Where does “Morning Joe” stand?  When the NYPD went into Columbia, the next morning the Police Commissioner AND the Mayor (a former NYPD Captain) were on air. They talked about how reluctant they were to go onto the campus, and how they worked hard to avoid violence. And the day after, when the LA police moved on UCLA, it was the same story – New York’s Police Commissioner back on, describing how “careful” officers were in moving the protestors “out”. 

Distinctions

Joe created “new” distinctions: “kids” (or as Joe would say, the “privileged kids”) protesting on the campus, and the dreaded “outside agitators”.  Those are the “shady professionals” of the protest world, with credentials from the Green Movement and Occupy Wall Street and Black Lives Matter.  It’s as if someone who cared about “left wing” ideas, “contaminated” those “tender young minds” at Columbia and UCLA.  

The ” adults” called the students “children”, as if these young adults weren’t really capable of independent thought.  It’s all a repeat, the language used to devalue the ideas of those who protest.  They can’t be “smart” or “mature” enough to understand the real “depth” of problems: as if kids at Ivy League Columbia don’t get it.

I don’t mind that Joe is “establishment”.  I do disagree with the old trope, that “elite kids” go to college, and “working class” kids don’t have the privilege of protesting.  It’s the same old line  the “establishment” used in the Vietnam War.  But there were lots of “working class kids” who didn’t agree with that war, and protested just as much as Joe’s “elites”.  

I do resent the condescension.  A lot of Americans who support Joe Biden, Americans who usually support Israel (and were horrified on October 7th), Americans who might even be Jewish, are against what’s happening in Gaza today.  And they are represented by students at Columbia and UCLA (and Wisconsin, Ohio State and even at that conservative bastion, Denison University).  They are expressing the same frustrations many Americans, and even the President of the United States himself, is feeling.  

Carte Blanche

October 7th did NOT give Israel “carte blanche” to do whatever they wanted to the Palestinians in Gaza.  And Netanyahu’s precarious political position doesn’t either.  President Biden knows it.
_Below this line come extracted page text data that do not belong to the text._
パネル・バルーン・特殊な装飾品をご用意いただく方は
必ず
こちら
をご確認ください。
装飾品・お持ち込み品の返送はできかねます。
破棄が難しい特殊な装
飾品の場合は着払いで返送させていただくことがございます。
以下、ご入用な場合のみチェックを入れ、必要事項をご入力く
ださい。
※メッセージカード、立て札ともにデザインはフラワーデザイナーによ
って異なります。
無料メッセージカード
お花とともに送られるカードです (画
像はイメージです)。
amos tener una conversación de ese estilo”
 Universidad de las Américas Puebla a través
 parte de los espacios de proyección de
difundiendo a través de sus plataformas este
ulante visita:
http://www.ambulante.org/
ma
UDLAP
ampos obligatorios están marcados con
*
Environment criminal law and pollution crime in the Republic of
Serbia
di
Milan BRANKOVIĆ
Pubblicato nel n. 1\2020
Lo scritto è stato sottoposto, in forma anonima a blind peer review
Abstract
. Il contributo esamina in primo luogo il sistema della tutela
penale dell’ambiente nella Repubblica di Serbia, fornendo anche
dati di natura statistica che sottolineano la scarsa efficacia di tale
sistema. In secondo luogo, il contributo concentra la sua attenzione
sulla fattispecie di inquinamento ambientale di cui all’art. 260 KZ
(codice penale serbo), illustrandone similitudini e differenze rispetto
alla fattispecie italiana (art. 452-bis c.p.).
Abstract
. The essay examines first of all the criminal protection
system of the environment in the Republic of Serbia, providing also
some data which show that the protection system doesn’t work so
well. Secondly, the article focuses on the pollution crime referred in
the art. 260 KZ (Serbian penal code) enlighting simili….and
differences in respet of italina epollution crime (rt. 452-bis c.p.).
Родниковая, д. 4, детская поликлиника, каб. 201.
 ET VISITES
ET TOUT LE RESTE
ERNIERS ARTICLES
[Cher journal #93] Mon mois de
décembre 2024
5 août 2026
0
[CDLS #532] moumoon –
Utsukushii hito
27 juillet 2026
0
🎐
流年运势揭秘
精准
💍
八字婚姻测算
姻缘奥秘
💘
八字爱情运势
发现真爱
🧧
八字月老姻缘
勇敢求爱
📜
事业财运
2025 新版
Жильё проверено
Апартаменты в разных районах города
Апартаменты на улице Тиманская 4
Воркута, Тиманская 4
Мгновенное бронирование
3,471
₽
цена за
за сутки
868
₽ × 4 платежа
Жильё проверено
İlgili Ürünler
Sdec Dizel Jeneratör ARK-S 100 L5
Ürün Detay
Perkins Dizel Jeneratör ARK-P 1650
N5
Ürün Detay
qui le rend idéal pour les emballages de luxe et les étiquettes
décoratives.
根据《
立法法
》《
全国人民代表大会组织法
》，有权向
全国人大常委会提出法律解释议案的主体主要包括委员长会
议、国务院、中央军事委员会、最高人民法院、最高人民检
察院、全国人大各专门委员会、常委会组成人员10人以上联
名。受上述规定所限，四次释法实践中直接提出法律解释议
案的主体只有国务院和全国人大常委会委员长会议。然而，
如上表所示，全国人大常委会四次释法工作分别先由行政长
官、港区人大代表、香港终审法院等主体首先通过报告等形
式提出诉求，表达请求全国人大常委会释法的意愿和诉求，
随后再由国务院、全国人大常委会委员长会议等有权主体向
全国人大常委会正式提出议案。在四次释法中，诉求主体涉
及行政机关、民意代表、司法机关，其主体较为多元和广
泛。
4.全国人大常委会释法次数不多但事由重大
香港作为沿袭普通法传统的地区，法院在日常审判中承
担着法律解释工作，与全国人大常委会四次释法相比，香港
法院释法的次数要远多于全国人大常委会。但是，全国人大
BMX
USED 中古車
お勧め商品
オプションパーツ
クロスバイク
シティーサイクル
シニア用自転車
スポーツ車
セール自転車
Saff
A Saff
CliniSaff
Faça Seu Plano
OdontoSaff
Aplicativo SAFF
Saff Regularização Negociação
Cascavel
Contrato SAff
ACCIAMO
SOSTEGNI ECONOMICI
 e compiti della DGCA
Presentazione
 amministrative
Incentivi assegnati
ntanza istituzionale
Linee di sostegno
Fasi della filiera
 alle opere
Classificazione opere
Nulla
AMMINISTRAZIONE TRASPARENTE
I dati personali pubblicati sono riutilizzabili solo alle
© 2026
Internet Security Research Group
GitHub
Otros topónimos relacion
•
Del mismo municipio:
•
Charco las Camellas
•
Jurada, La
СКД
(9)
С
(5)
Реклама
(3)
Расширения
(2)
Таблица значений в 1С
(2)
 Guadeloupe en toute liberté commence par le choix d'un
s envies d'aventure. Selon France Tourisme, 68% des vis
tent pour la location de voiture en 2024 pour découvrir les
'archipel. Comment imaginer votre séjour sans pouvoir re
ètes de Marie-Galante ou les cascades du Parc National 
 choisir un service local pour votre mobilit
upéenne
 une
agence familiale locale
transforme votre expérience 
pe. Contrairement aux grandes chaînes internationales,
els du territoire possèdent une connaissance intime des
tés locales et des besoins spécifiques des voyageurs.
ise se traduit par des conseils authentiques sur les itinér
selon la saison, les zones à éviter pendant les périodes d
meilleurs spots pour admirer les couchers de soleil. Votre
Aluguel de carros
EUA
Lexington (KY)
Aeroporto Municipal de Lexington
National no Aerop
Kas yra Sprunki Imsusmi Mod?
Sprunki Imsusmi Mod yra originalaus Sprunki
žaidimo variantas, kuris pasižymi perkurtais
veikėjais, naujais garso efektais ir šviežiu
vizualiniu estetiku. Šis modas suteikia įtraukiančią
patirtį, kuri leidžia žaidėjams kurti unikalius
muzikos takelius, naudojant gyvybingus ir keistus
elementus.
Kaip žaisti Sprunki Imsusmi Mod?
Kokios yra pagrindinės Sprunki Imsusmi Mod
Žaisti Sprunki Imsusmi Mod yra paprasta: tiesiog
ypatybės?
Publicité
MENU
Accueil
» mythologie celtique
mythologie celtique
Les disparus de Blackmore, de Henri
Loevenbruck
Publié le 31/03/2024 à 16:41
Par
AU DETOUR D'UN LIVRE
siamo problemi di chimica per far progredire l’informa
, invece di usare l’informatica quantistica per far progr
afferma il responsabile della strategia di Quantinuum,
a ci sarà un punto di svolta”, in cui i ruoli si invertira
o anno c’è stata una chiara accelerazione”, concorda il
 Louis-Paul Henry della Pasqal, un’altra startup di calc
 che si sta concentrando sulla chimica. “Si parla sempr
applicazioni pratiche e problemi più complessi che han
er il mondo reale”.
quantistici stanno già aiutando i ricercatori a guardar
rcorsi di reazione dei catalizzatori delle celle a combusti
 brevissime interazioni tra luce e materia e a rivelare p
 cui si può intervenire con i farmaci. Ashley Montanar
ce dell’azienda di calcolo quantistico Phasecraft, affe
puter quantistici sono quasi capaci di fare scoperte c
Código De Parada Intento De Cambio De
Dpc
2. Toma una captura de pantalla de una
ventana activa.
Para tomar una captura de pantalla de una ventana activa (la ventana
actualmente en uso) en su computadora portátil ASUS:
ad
And he’s doing the best he can to “straddle the fence” of supporting Israel without sanctioning potential genocide.  So while I don’t sanction either violence or vandalism on college campuses, I realize those students (and the “professionals”) are simply acting on what most of us already know.    They, like my contemporaries of the 1960’s, are “prematurely right”.  

Being “correct” doesn’t mean “carte blanche” either.  it’s not okay to single out Jewish students as symbols of Zionism.  Not all Jews are Zionists, and not all Zionists are in favor of subjugation of all Palestinians. And it’s not okay to sanction terrorists.   The students at Columbia and UCLA, Ohio State and Denison, are all capable of making that distinction.

Does the campus unrest signal a return to that dreaded year, 1968?  Should we expect riots in Chicago at the Democratic Convention, the seminal event that got Richard Nixon elected President? I don’t think so.  I do think Biden needs to address both the campus unrest, and the larger question of what to do with Netanyahu.  

It’s not Vietnam.  “My” Bobby Kennedy isn’t running for President about to be assassinated.  Martin Luther King wasn’t shot down this month.  The nation isn‘t rocked by that violence.  And, hard to imagine, Donald Trump isn’t a Richard Nixon.  He’s so much worse.  So 2024 isn’t 1968, it’s different.  And all of that doesn’t make those students with the courage of their convictions wrong.  They’re just “prematurely correct”.